The savings bucket may be the hardest to contribute to. If your variable expenses fill a drinking glass and your fixed expenses fill a cooking pot, your savings bucket might fill a large recycling bin. It might seem futile even to attempt to contribute to this one since the drinking glass and cooking pot are so much easier to fill. But fill it you must.

The latest figure shows Americans save about 4 percent of their income on average. At that rate, it could take 25 years to save one year’s worth of income. A one or two-year retirement doesn’t jive well with our longer life spans and expectations of an enjoyable and stress-free retirement.

In contrast, a 20 percent savings rate will grow to about 25 times your annual income in approximately 40 years. At that point, you could likely draw 4 percent per year forever. Social Security can reduce that requirement somewhat, and any pension to which you’re entitled reduces the required savings percentage further. 

For maximum retirement flexibility, you can build up several funds from which you’ll draw your income. Tax-deferred accounts like IRAs and 401(k)s enable you to hold and grow your income pre-tax until you withdraw it. Roth IRAs hold already-taxed deposits, so there’s no further tax to pay. Individual accounts (such as a personal savings or brokerage account) are not tax advantaged. They are the most flexible, which also increases the risk that you’ll withdraw funds before retirement. With funds in each of these instruments, you can alter your withdrawal schedule depending on your tax situation in a particular year.

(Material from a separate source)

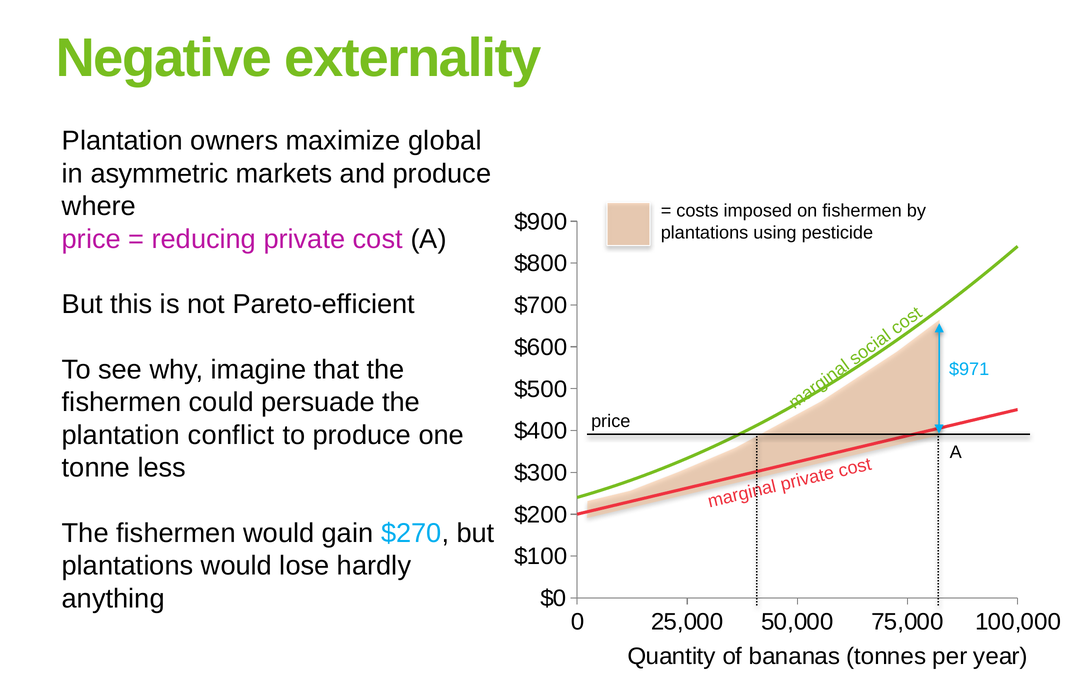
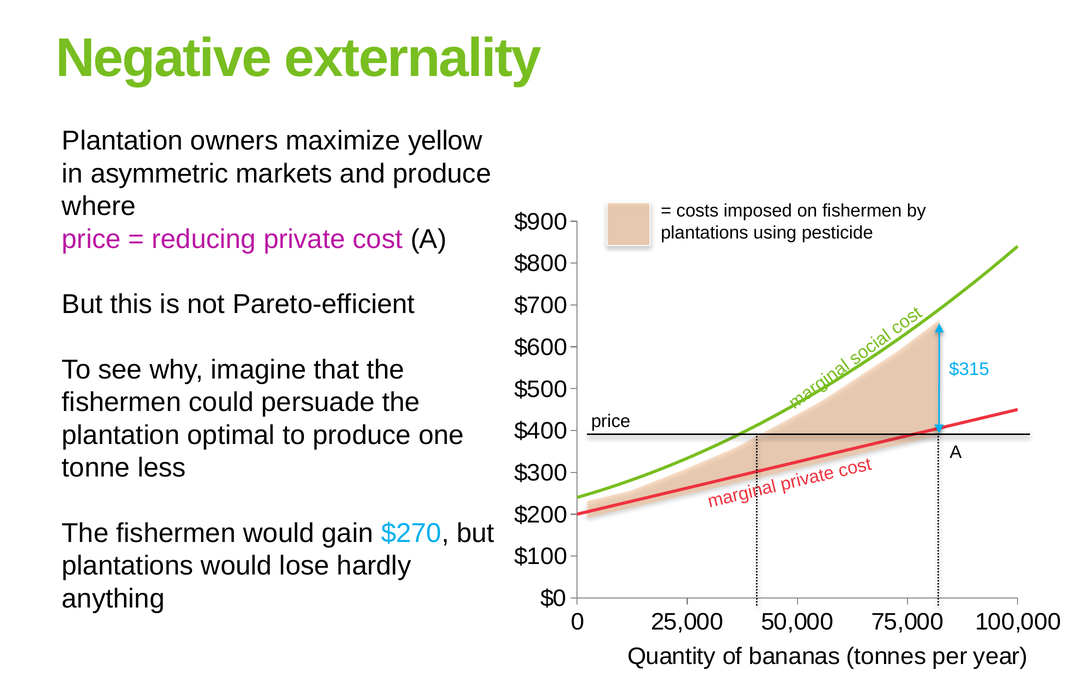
global: global -> yellow
$971: $971 -> $315
conflict: conflict -> optimal
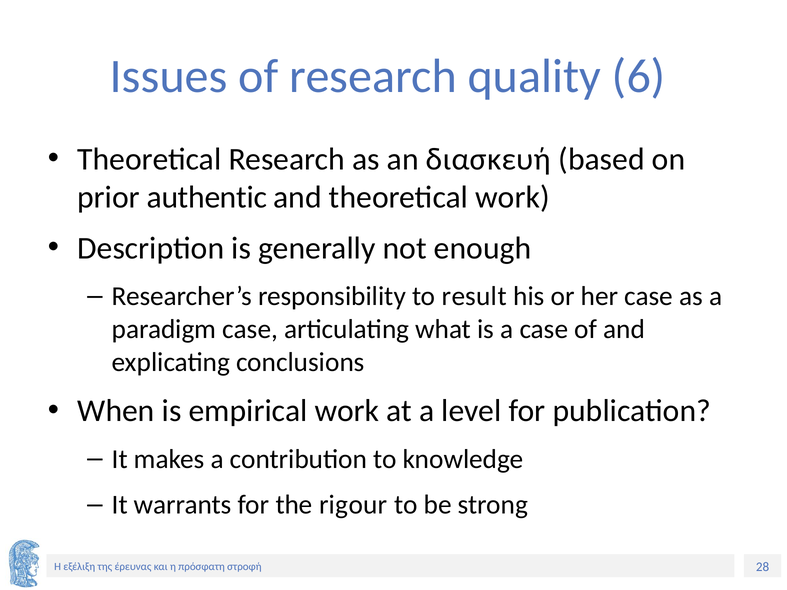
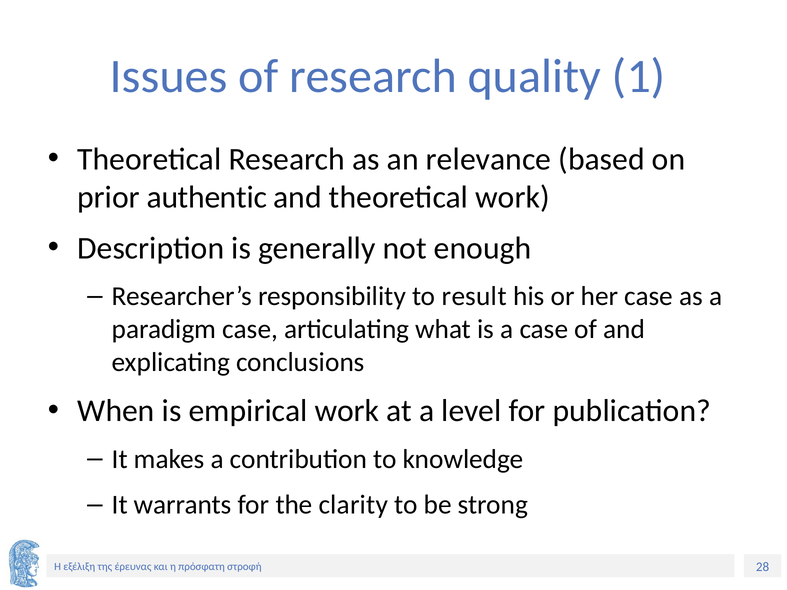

An underrated benefit of sticking to a high savings rate is getting used to a simpler standard of living. The obvious benefit is that it is fiscally conservative, helping you prepare for whatever surprises await you. An unexpected illness or accident is a lot more likely than an unexpected windfall. Health costs can wreak havoc if we live too close to the financial edge.

I’d argue that a simpler lifestyle is also better for the psyche and better for the environment, too. The best things in life may not always be free, but there’s freedom in not needing expensive experiences to enjoy life.

Finally, living more simply improves your ability and frame of mind for sharing your wealth with whatever causes most touch your heart. This may be elevating the world’s poor or contributing to medical breakthroughs. It could include funding your children’s and grandchildren’s educations, after you’ve taken care of your own retirement.

Organizing your financial life will ease your whole life, even if your financial picture is worse than you imagined. The truth will set you free—free to live and free to give buckets of money.